沈安闵满脸黑线,觉得背脊发麻,没想到安容把他名声弄得这么响亮,便是带着面具,他也架不住啊。
“要不我做三少爷吧?”沈安闵想了想道。
绿柳咯咯笑的肩膀直抖,扫了脸红如霞的沈安溪道,“咱们侯府的三少爷性情懦弱,弱不禁风,吃饭还小口小口的,时不时还咳嗽一声……。”
沈安闵额头直抖。
“那四少爷呢?”他追问。
绿柳瞅了瞅他的个头,再看了看沈安溪,摇摇头,“三少爷还不满十四岁,四少爷却十六岁,这没法骗人啊。”
沈安溪同情的看了自己亲哥一眼,“二姐姐她们恶补厨艺,二哥,你恶补诗词歌赋吧,四姐姐屋子里有好多书,你可以多看看。
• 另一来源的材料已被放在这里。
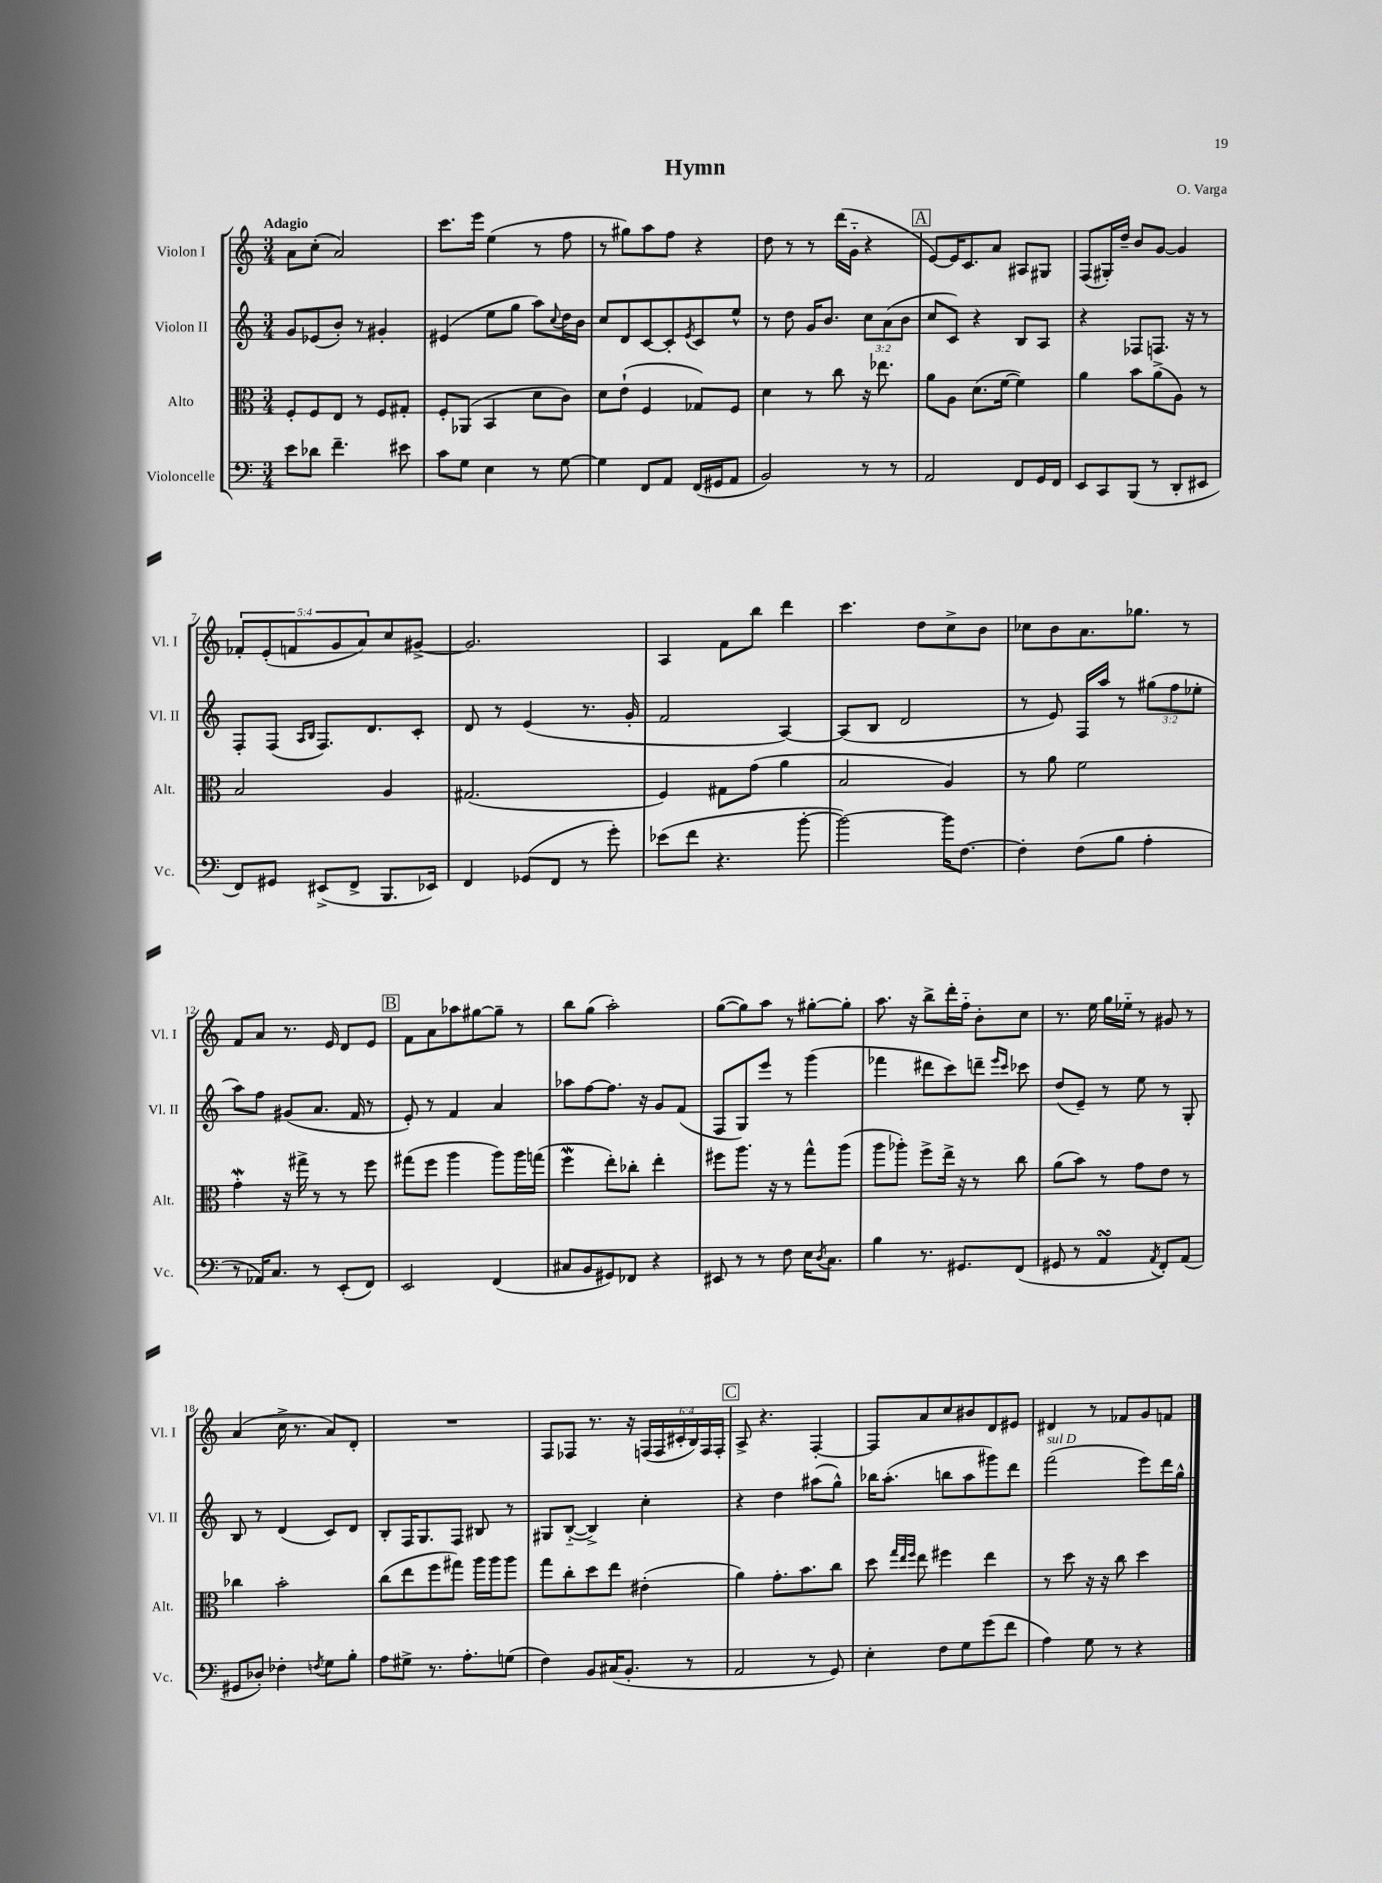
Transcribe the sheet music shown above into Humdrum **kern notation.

**kern	**kern	**kern	**kern
*staff4	*staff3	*staff2	*staff1
*clefF4	*clefC3	*clefG2	*clefG2
*k[]	*k[]	*k[]	*k[]
*M3/4	*M3/4	*M3/4	*M3/4
8e	8F'	8g	8a
8d-	8F	(8e-	(8cc'
4.f~	8E	8b')	2a)
.	8r	8r	.
.	8F	4g#'	.
8e#	8G#'	.	.
=	=	=	=
8c	8F'	(4e#	8.ccc
8G	(8AA-	.	.
.	.	.	16eee
4E	4BB	8ee	(4ee
.	.	8gg	.
8r	8d	8aa)	8r
.	.	8qqcc	.
[8G	8c)	16dd	8ff
.	.	16b	.
=	=	=	=
4G]	8d	8cc	8r
.	(8e`	8d	8gg#)
8FF	4F	[8c	8aa
8AA	.	8c']	8ff
.	.	8qe	.
(16FF	8G-)	8c	4r
16GG#	.	.	.
8AA	8F	8ee^^	.
=	=	=	=
2BB)	4d	8r	8dd
.	.	8dd	8r
.	8r	16g	8r
.	.	8.b	.
.	8cc	.	(16ddd
.	.	.	16g'~
8r	16r	12cc	4r
.	8.ee-	.	.
.	.	(12a	.
8r	.	.	.
.	.	12b	.
=	=	=	=
2AA	8a	8cc	[8e)
.	8A	8c)	16e]
.	.	.	8.c
.	(8.d	4r	.
.	.	.	8a
.	[16f	.	.
8FF	4f])	8B	8A#
16GG	.	8A	8G#
16FF	.	.	.
=	=	=	=
8EE	4a	4r	(8F
8CC	.	.	16G#')
.	.	.	16dd~
(8BBB	8b	8F-	8b
8r	(8a^	8.F	[8g
8DD'	8A)	.	4g]
.	.	16r	.
8EE#	8r	8r	.
=	=	=	=
8FF)	2B	8F'	10f-'
.	.	.	(10e'
8GG#	.	(8F	.
.	.	.	10f
.	.	16qqA	.
.	.	16qqB	.
(8EE#^	.	8.F)	.
.	.	.	10g
8FF^	.	.	.
.	.	.	10a)
.	.	8.d	.
8.BBB	4A	.	8cc
.	.	8c'	[8g#^
16EE-)	.	.	.
=	=	=	=
4FF	(2.G#	8d	2.g#]
.	.	8r	.
(8GG-	.	(4e	.
8FF	.	.	.
8r	.	8.r	.
8g')	.	.	.
.	.	16g'	.
=	=	=	=
(8e-	4F)	2f	4A
8f	.	.	.
4.r	8G#	.	8f
.	(8g	.	8bb
.	4a	[4A)	4ddd
[8b'	.	.	.
=	=	=	=
2b_)	2B	(8A]	4.ccc
.	.	8B	.
.	.	2d	.
.	.	.	8dd
16b]	4A)	.	8cc^
[8.F	.	.	.
.	.	.	8b
=	=	=	=
4F']	8r	8r	8cc-
.	8a	8e)	8b
(8F	2f	16F	8.a
.	.	16aa	.
8B	.	8r	.
.	.	.	8.gg-
4A'	.	(12gg#	.
.	.	12ff	.
.	.	.	8r
.	.	12ee-'	.
=	=	=	=
8r	4g'	8aa)	8f
16AA-)	.	8ff	8a
8.C	.	.	.
.	16r	(8g#	8.r
.	16gg#^	.	.
8r	8r	8.a	.
.	.	.	16e
(8EE'	8r	.	8d
.	.	16f	.
8FF)	8ff	8r	8e
=	=	=	=
2EE	(8gg#	8e')	8f
.	8ff	8r	8a
.	4aa	4f	8aa-
.	.	.	[8gg#
(4FF	8aa)	4a	8gg#~]
.	16aa	.	8r
.	(16gg	.	.
=	=	=	=
8C#	4ff	8aa-	8bb
8BB	.	[8ff	(8gg
8GG#)	8ee')	8.ff]	2aa')
8FF-	8cc-'	.	.
.	.	16r	.
4r	4ee'	8g	.
.	.	(8f	.
=	=	=	=
8EE#	8ff#	8F	([8gg
8r	8.aa	8G)	8gg])
8r	.	8eee	8aa
.	16r	.	.
8F	8r	8r	8r
16E	8gg^^	(4ggg	[8gg#'
8qD	.	.	.
8.C	.	.	.
.	(8aa	.	8gg#']
=	=	=	=
4B	8aa	4fff-	8.aa
.	8aa-')	.	.
.	.	.	16r
8.r	8ff^	8ddd#	8bb^
.	16ee^	8ccc)	16ddd'
8.GG#	16r	.	16ff'~
.	8r	8ddd~	8b'
.	.	16qqeee	.
.	.	16qqccc	.
(8FF	8cc	8ccc-	8cc
=	=	=	=
8GG#	(8a	(8dd	8.r
8r	8b)	8e~)	.
.	.	.	16ee
4AA	8r	8r	16gg
.	.	.	16ee-'~
.	8g	8ee	8r
8qAA	.	.	.
8FF')	8e	8r	8g#
(8AA	8r	8G'	8r
=	=	=	=
8GG#	4cc-	8B	(4a
8D-')	.	8r	.
4F-'	2b'	(4d	16cc^
.	.	.	8.r
8qF	.	.	.
8G	.	8c)	8a)
8B'	.	8d	8d'
=	=	=	=
8A	(8cc	8B'	2.r
8G#^	8ee	16F	.
.	.	8.G	.
8.r	8ff	.	.
.	8gg#)	8F	.
8.A'	.	.	.
.	16aa	8B#	.
.	16aa	.	.
(8G	8aa	8r	.
=	=	=	=
4F)	8gg	8G#	8F
.	8cc'	([8B'~	8F-
8BB	8dd	4B^])	8.r
(16C#	8ee	.	.
8.BB'	.	.	16r
.	(4e#'	4cc'	(24F
.	.	.	24F
.	.	.	24c#'
8r	.	.	24B)
.	.	.	24F
.	.	.	24F'
=	=	=	=
2AA	4a)	4r	8A^
.	.	.	4.r
.	8.g'	4dd	.
.	8.b	.	.
8r	.	(8aa#	[4F'
8GG)	8cc	8gg^^)	.
=	=	=	=
4E'	8dd	16bb-	8F]
.	.	(8.aa'	.
.	32qqgg	.	.
.	32qqee	.	.
.	32qqff	.	.
.	8ee	.	8a
8F	4ff#	8bb	8cc
8G	.	8aa	8b#
(8g	4ee	8ggg#)	8d
8f	.	8ddd	8e#
=	=	=	=
4A)	8r	(2fff	4d#
.	8dd	.	.
8G	16r	.	8r
.	16r	.	.
8r	8cc	.	8f-
4r	4dd	8eee)	8g
.	.	16ddd	8f
.	.	16gg^^	.
==	==	==	==
*-	*-	*-	*-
”
他还有别的路可选吗?沈安闵欲哭无泪。
松鹤院,正堂。
老太太端坐在首座上,神情肃然,拿着佛珠的手端着茶盏,轻轻的拨弄着,水雾氤氲。
安容坐在下面的花梨木椅子上,一方绣帕轻摇,听到熟悉的脚步声传来,安容眼睛都没抬一下。
江二老爷脚步很沉重,像是坠着几十斤铁片似地,走的艰难,连着他的脸色,也跟那铁块差不了多少了,准确的说,有点跟那烧了几十年的黑锅铁一般。
江二老爷委屈啊,他到底做错什么了,胞妹让他发笔财,不过是跑跑腿的事,他一时高兴,就帮忙了,谁想会惹出来这么多的事。
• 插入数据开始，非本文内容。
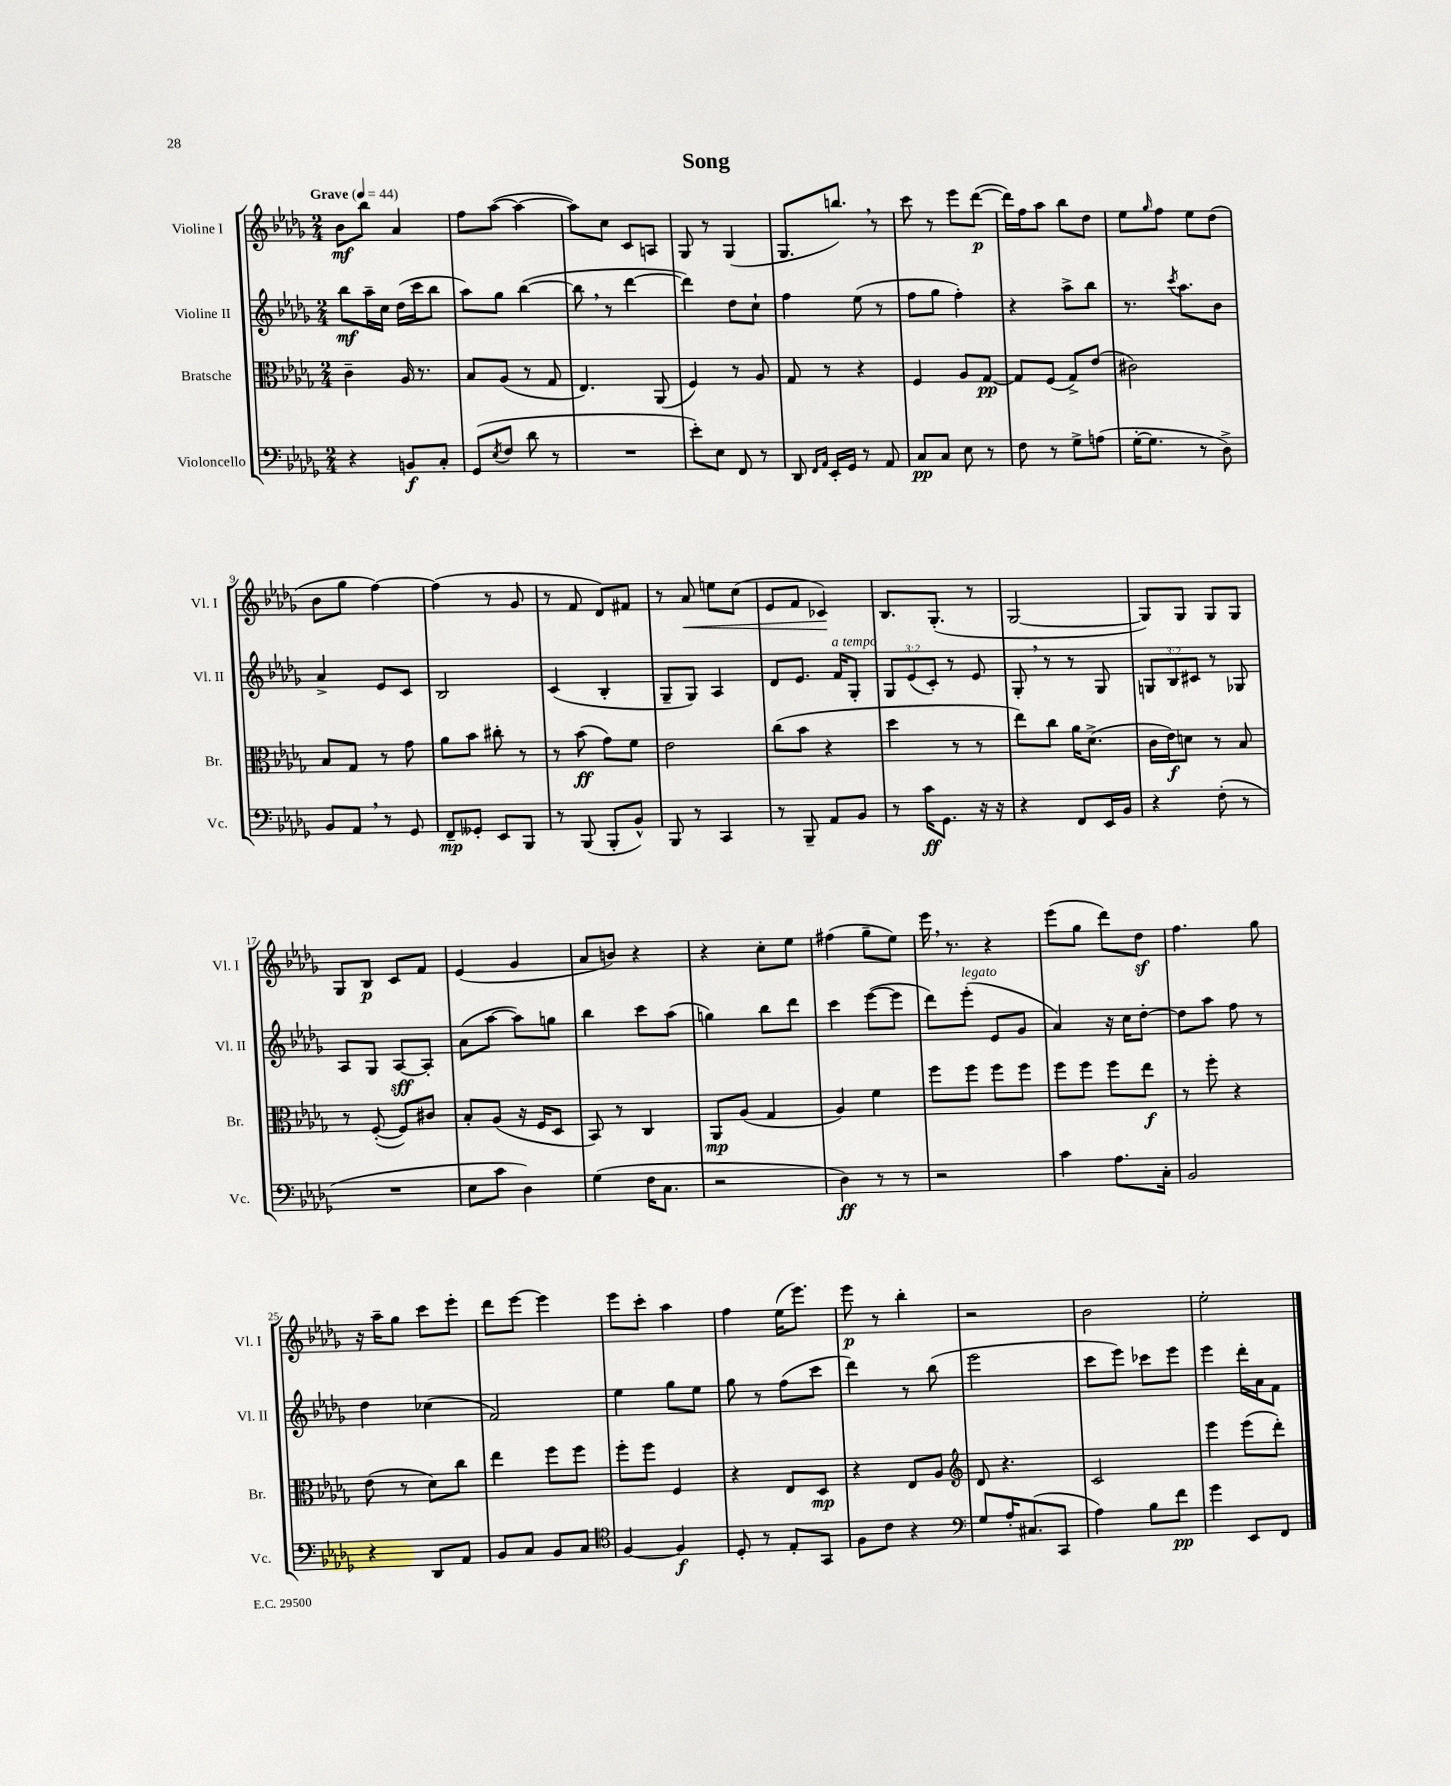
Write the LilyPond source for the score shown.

在伯府被父亲骂,罚跪祠堂,脸面丢尽了不说,还一再跑武安侯府来受冷眼,他一个大老爷们,也要脸面的!
错的是武安侯的媳妇,怎么倒霉的却是他,这口气憋屈他,差点没抽过去,真怕哪一刻憋不住了,指着侯府破口大骂。
他忍。
江二老爷给老太太行礼,老太太掀开眼皮扫了他一眼,扭头问孙妈妈,“今儿外面刮的什么风,看江二老爷吹了一脸的黑灰。”
孙妈妈轻笑。
安容肩膀直抖。
江二老爷双拳握紧,牙关紧咬,努力让脸色看起来平和的多,方才赔罪道,“老太太,我来给您赔不是了,是我一时……。”
老太太抬起胳膊打断他,皮笑肉不笑,“你没有对不起我,不用跟我老婆子赔罪,若不是有安容和世子,我和你半点关系没有,你拿的是你亲侄女的东西,跟她道歉。”
老太太说话爽直,一点都没有拐弯抹角,有些人,你跟他绕一点,他就揣着明白装糊涂,干脆说白了,除非你是傻子,不然你都听得明白。
江二老爷是真的逃不过去了。
当他望向安容的时候,安容很规矩的站起来给他行礼,给长辈行礼是规矩,哪怕这个长辈做的再过分再无礼,她不能失了侯府的气度。
江二老爷瞧了心中惊喜,以为安容是原谅他了,忙说,“跟舅舅还行什么礼,快起来。”
安容起了身才道,“这是规矩,安容不能废。”
江二老爷脸皮一燥,安容这是行礼,也是打他的脸啊,一个小辈都如此懂礼,他这个做长辈的却不懂规矩。